Source data ▸

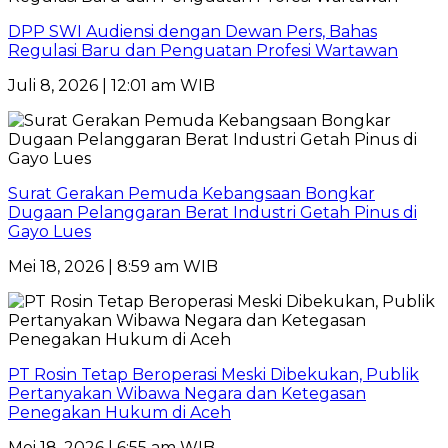
DPP SWI Audiensi dengan Dewan Pers, Bahas
Regulasi Baru dan Penguatan Profesi Wartawan
Juli 8, 2026 | 12:01 am WIB
Surat Gerakan Pemuda Kebangsaan Bongkar
Dugaan Pelanggaran Berat Industri Getah Pinus di
Gayo Lues
Mei 18, 2026 | 8:59 am WIB
PT Rosin Tetap Beroperasi Meski Dibekukan, Publik
Pertanyakan Wibawa Negara dan Ketegasan
Penegakan Hukum di Aceh
Mei 18, 2026 | 6:55 am WIB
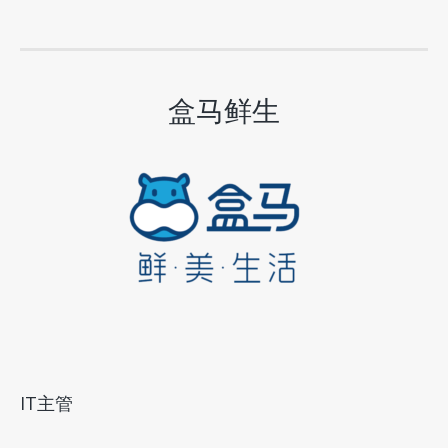
盒马鲜生
IT主管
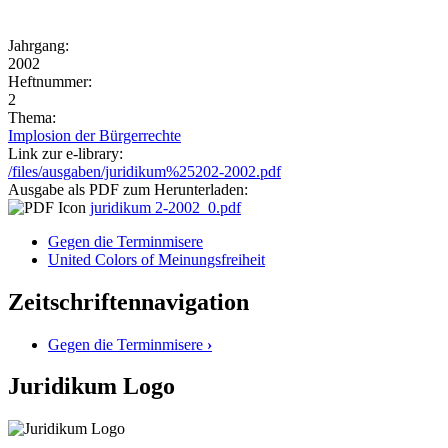
Jahrgang:
2002
Heftnummer:
2
Thema:
Implosion der Bürgerrechte
Link zur e-library:
/files/ausgaben/juridikum%25202-2002.pdf
Ausgabe als PDF zum Herunterladen:
juridikum 2-2002_0.pdf
Gegen die Terminmisere
United Colors of Meinungsfreiheit
Zeitschriftennavigation
Gegen die Terminmisere
›
Juridikum Logo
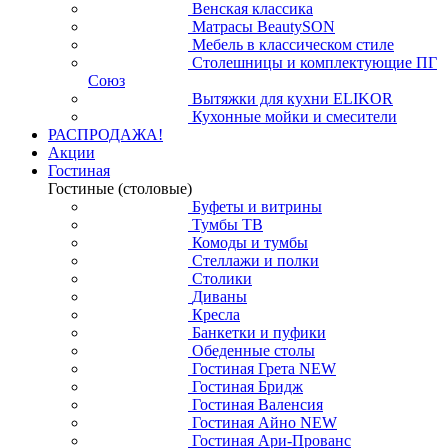
Венская классика
Матрасы BeautySON
Мебель в классическом стиле
Столешницы и комплектующие ПГ
Союз
Вытяжки для кухни ELIKOR
Кухонные мойки и смесители
РАСПРОДАЖА!
Акции
Гостиная
Гостиные (столовые)
Буфеты и витрины
Тумбы ТВ
Комоды и тумбы
Стеллажи и полки
Столики
Диваны
Кресла
Банкетки и пуфики
Обеденные столы
Гостиная Грета NEW
Гостиная Бридж
Гостиная Валенсия
Гостиная Айно NEW
Гостиная Ари-Прованс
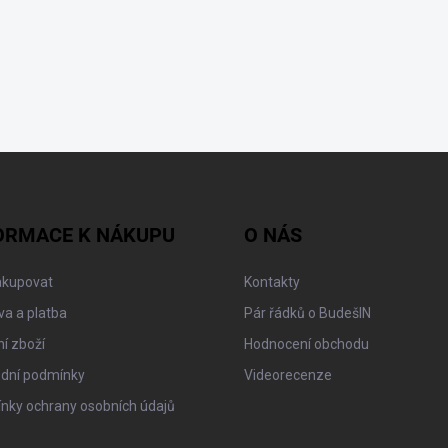
ORMACE K NÁKUPU
O NÁS
akupovat
Kontakty
a a platba
Pár řádků o BudešIN
í zboží
Hodnocení obchodu
dní podmínky
Videorecenze
nky ochrany osobních údajů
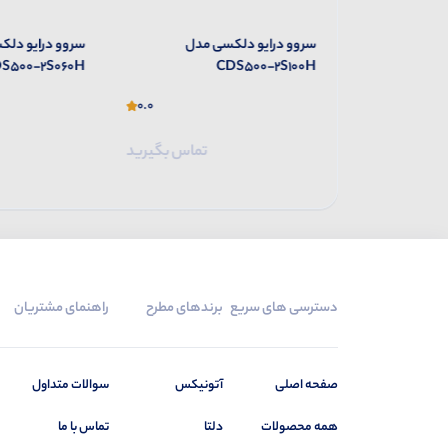
 مدل
سروو درایو دلکسی مدل
سروو درایو دلک
S500-2S060H
CDS500-2S100H
0.0
0.0
تماس بگیرید
تماس بگیرید
دسترسی های سریع
برندهای مطرح
راهنمای مشتریان
صفحه اصلی
آتونیکس
سوالات متداول
همه محصولات
دلتا
تماس با ما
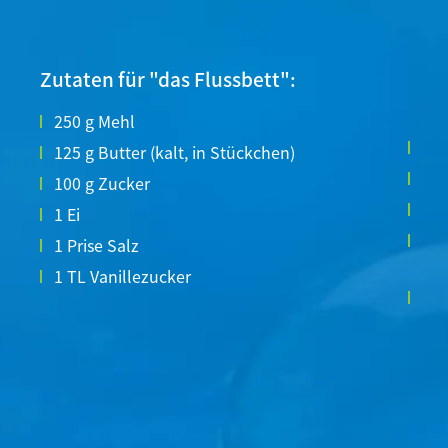
Zutaten für "das Flussbett":
250 g Mehl
150
125 g Butter (kalt, in Stückchen)
2–3
100 g Zucker
bla
1 Ei
kle
1 Prise Salz
„Ba
1 TL Vanillezucker
opt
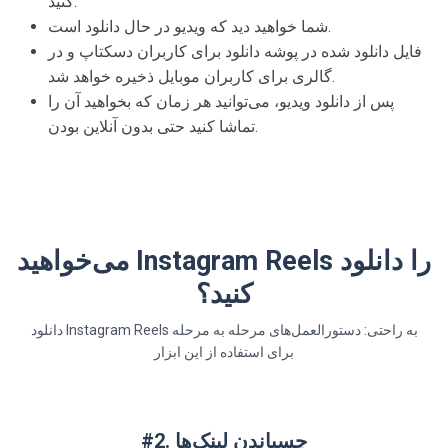
کنید.
شما خواهید دید که ویدیو در حال دانلود است.
فایل دانلود شده در پوشه دانلود برای کاربران دسکتاپ و در
گالری برای کاربران موبایل ذخیره خواهد شد.
پس از دانلود ویدیو، می‌توانید هر زمان که بخواهید آن را
تماشا کنید حتی بدون آنلاین بودن.
می‌خواهید Instagram Reels را دانلود
کنید؟
دانلود Instagram Reels به راحتی: دستورالعمل‌های مرحله به مرحله
برای استفاده از این ابزار
#2. چسباندن لینک‌ها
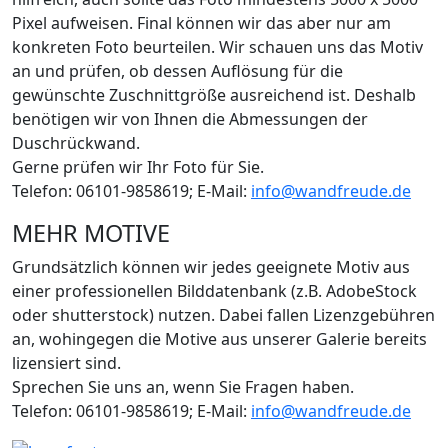
Pixel aufweisen. Final können wir das aber nur am
konkreten Foto beurteilen. Wir schauen uns das Motiv
an und prüfen, ob dessen Auflösung für die
gewünschte Zuschnittgröße ausreichend ist. Deshalb
benötigen wir von Ihnen die Abmessungen der
Duschrückwand.
Gerne prüfen wir Ihr Foto für Sie.
Telefon: 06101-9858619; E-Mail:
info@wandfreude.de
MEHR MOTIVE
Grundsätzlich können wir jedes geeignete Motiv aus
einer professionellen Bilddatenbank (z.B. AdobeStock
oder shutterstock) nutzen. Dabei fallen Lizenzgebühren
an, wohingegen die Motive aus unserer Galerie bereits
lizensiert sind.
Sprechen Sie uns an, wenn Sie Fragen haben.
Telefon: 06101-9858619; E-Mail:
info@wandfreude.de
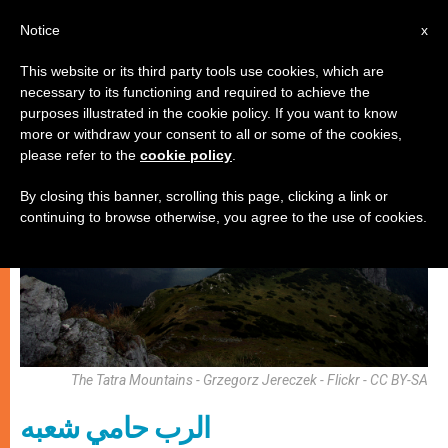
AR
Notice
x
This website or its third party tools use cookies, which are
necessary to its functioning and required to achieve the
روحانيّة
purposes illustrated in the cookie policy. If you want to know
more or withdraw your consent to all or some of the cookies,
please refer to the
cookie policy
.
By closing this banner, scrolling this page, clicking a link or
continuing to browse otherwise, you agree to the use of cookies.
The Tatra Mountains - Grzegorz Jereczek - Flickr - CC BY-SA
الرب حامي شعبه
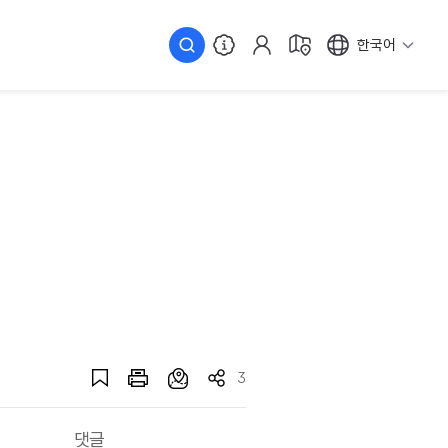
한국어
3
댓글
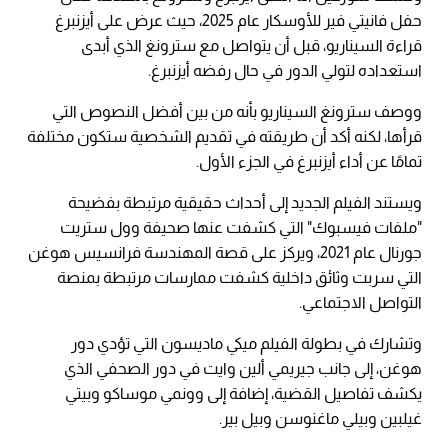
حفل فانيتي فير للأوسكار عام 2025، حيث عرض على أيزنبرغ
قراءة السيناريو، قبل أن يتواصل مع سترونغ الذي أبدى
استعداده لتولي الدور في حال رفضه أيزنبرغ.
ووصف سترونغ السيناريو بأنه من بين أفضل النصوص التي
قرأها، لكنه أكد أن طريقته في تقديم الشخصية ستكون مختلفة
تمامًا عن أداء أيزنبرغ في الجزء الأول.
ويستند الفيلم الجديد إلى أحداث حقيقية مرتبطة بفضيحة
"ملفات فيسبوك" التي كشفت عنها صحيفة وول ستريت
جورنال عام 2021، ويركز على قصة المهندسة فرانسيس هوغن
التي سربت وثائق داخلية كشفت ممارسات مرتبطة بمنصة
التواصل الاجتماعي.
وتشارك في بطولة الفيلم ميكي ماديسون التي تؤدي دور
هوغن، إلى جانب جيريمي ألين وايت في دور الصحفي الذي
يكشف تفاصيل القضية، إضافة إلى وونمي موساكو وبيتي
غيلبين وبيلي ماغنوسن وبيل بير.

Problem to solve ▸
Please extract from the items above the part that opens with the line containing "ORMACE K NÁKUPU" and closes with the line containing "#2. چسباندن لینک‌ها", copying each line as it stands. Leave the pictures out of your answer.

Solution ▸
ORMACE K NÁKUPU
O NÁS
akupovat
Kontakty
a a platba
Pár řádků o BudešIN
í zboží
Hodnocení obchodu
dní podmínky
Videorecenze
nky ochrany osobních údajů
 مدل
سروو درایو دلکسی مدل
سروو درایو دلک
S500-2S060H
CDS500-2S100H
0.0
0.0
تماس بگیرید
تماس بگیرید
دسترسی های سریع
برندهای مطرح
راهنمای مشتریان
صفحه اصلی
آتونیکس
سوالات متداول
همه محصولات
دلتا
تماس با ما
Zutaten für "das Flussbett":
250 g Mehl
150
125 g Butter (kalt, in Stückchen)
2–3
100 g Zucker
bla
1 Ei
kle
1 Prise Salz
„Ba
1 TL Vanillezucker
opt
کنید.
شما خواهید دید که ویدیو در حال دانلود است.
فایل دانلود شده در پوشه دانلود برای کاربران دسکتاپ و در
گالری برای کاربران موبایل ذخیره خواهد شد.
پس از دانلود ویدیو، می‌توانید هر زمان که بخواهید آن را
تماشا کنید حتی بدون آنلاین بودن.
می‌خواهید Instagram Reels را دانلود
کنید؟
دانلود Instagram Reels به راحتی: دستورالعمل‌های مرحله به مرحله
برای استفاده از این ابزار
#2. چسباندن لینک‌ها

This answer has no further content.